Andy Hutchinson, who is thought to have been one of the oldest surviving submariners to have taken part in the Second World War, has died at the age of 93.
He attended the Remembrance Day service in Belfast last Sunday, and passed away peacefully two days later.
He was a keen member of the Submariners' Association and regularly attended their Northern Ireland branch meetings until recently.
He was born and brought up in Belfast, and at the age of 16 he signed up with the Submarine Service, one of the most dangerous roles in the Armed Forces, where there was only a one in three chance of survival.
In 1943 he served in HMS Valkyrie, the Radar Training School in Douglas, Isle of Man. The next year he served in HMS Dolphin, and from June to August that year in HMS Cyclops.
Then from 1944 to 1946 he served in the submarine HMS Sportsman.
Mr Hutchinson told friends later that he always thought of the time when he was on deck and came under fire from a German Stuka dive bomber, being wounded in the leg by a ricocheting bullet.
His life was saved by a comrade who pushed him to safety down the hatch of the submarine, but unfortunately his rescuer was killed.

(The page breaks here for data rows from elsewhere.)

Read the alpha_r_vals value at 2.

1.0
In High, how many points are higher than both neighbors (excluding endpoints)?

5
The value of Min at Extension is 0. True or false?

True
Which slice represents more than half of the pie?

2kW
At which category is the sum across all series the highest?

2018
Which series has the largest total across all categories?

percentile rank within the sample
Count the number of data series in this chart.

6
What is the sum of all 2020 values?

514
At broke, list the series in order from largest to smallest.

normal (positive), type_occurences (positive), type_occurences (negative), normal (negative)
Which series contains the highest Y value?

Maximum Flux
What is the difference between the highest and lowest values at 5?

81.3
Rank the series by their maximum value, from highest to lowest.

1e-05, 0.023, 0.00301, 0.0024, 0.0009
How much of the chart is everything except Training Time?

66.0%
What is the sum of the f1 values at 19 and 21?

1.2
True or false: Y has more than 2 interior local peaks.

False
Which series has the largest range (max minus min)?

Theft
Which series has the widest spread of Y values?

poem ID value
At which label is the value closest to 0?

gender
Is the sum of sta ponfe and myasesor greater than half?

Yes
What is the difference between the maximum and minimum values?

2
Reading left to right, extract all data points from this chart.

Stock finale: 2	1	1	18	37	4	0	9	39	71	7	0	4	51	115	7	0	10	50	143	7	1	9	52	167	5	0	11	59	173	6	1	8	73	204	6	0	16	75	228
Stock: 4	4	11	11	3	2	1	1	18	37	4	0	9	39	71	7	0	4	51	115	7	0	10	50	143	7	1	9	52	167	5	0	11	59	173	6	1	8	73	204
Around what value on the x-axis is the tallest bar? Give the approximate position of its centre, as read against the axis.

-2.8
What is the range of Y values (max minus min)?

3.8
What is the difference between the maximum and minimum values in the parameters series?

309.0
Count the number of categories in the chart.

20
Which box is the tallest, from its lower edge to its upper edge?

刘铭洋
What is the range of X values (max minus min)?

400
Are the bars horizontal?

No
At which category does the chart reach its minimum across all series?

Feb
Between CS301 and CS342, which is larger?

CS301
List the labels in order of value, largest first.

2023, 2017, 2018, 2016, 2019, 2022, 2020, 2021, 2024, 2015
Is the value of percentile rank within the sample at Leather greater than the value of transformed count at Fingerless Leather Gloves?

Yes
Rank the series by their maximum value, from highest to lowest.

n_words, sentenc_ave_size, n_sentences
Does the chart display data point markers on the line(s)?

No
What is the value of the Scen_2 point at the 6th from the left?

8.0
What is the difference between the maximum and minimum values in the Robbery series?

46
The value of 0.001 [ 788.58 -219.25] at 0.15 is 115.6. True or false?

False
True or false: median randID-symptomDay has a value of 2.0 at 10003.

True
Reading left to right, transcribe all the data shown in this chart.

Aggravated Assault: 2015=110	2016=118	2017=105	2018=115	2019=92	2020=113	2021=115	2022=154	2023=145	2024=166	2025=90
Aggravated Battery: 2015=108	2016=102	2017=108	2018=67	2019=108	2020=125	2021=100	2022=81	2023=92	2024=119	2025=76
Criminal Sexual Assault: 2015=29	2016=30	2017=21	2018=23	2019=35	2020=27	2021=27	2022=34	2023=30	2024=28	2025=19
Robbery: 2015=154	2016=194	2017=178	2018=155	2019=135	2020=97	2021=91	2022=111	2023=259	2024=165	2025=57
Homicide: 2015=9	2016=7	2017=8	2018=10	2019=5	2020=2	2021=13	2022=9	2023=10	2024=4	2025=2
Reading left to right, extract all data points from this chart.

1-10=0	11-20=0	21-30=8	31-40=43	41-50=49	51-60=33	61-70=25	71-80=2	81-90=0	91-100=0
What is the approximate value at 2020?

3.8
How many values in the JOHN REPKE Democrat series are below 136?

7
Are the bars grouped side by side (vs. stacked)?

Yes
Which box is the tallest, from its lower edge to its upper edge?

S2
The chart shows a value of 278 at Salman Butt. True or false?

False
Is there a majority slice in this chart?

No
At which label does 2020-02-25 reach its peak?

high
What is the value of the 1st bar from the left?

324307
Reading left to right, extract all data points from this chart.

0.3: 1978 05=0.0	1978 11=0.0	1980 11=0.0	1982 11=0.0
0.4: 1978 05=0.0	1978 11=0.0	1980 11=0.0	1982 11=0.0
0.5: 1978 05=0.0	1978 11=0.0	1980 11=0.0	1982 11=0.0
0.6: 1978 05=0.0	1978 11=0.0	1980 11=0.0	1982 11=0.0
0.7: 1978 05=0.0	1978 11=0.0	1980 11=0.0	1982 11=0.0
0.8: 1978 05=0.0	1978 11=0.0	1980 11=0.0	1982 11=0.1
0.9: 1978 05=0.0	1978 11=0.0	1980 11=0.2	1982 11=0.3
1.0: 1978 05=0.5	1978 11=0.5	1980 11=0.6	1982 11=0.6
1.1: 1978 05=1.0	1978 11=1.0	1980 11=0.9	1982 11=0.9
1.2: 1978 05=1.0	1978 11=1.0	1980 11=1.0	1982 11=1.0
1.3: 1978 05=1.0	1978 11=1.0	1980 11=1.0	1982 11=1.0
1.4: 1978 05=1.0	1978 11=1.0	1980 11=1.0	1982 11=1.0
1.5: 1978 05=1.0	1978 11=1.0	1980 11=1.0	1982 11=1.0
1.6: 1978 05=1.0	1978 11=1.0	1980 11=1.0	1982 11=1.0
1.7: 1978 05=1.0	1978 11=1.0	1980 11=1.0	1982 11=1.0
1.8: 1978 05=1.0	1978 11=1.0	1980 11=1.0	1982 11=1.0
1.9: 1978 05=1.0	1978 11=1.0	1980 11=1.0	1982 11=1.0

His longest uninterrupted service was on the HMS Sportsman, in the Mediterranean and the Atlantic, where his vessel sank 12 enemy ships and survived numerous attacks from the Germans.
The Germans used U-boats to devastating effect during the Battle of the Atlantic, where they tried to cut off the UK's supply routes by sinking more merchant ships than Britain could replace.
The Battle of the Atlantic, which until recently was commemorated by annual church services in Belfast and elsewhere in Northern Ireland, was one of the most crucial battles which the Allies had to win, and while U-boats destroyed a significant number of ships, the German strategy ultimately failed, in no small part due to the courage of the crews of the merchant vessels.
By the end of the Second World War almost 3,000 Allied ships had been sunk by U-boats in various theatres of conflict.
A significant number of surrendered U-boats were moored in the naval base at Londonderry.
Apart from the important role in the Atlantic, the Royal Navy Submarine Service blockaded trade and military supply routes to Africa and the Far East.
On one occasion Mr Hutchinson and his colleagues suffered a "blue on blue" attack by American forces, which led to considerable damage and serious injuries.
His submarine took part in an operation that involved dropping agents from the Special Boat Service into Italy and France.
One of his memorable journeys was from the Mediterranean to Scotland, and then to St John's in Canada and Philadelphia in the USA, where he trained in sonar and radar technology before returning to the UK.
He also had a frightening experience when his submarine captain ordered a test dive, which saw the vessel suffer a mechanical failure and sink below crush depth.
However, he and his colleagues fortunately survived to tell the tale.
Mr Hutchinson's funeral service will take place this Thursday in Knockbreda Methodist Church at 11.30am, when the standard of the Northern Ireland branch of the Submariners' Association will be paraded.
It will be followed by cremation at Roselawn at 1pm.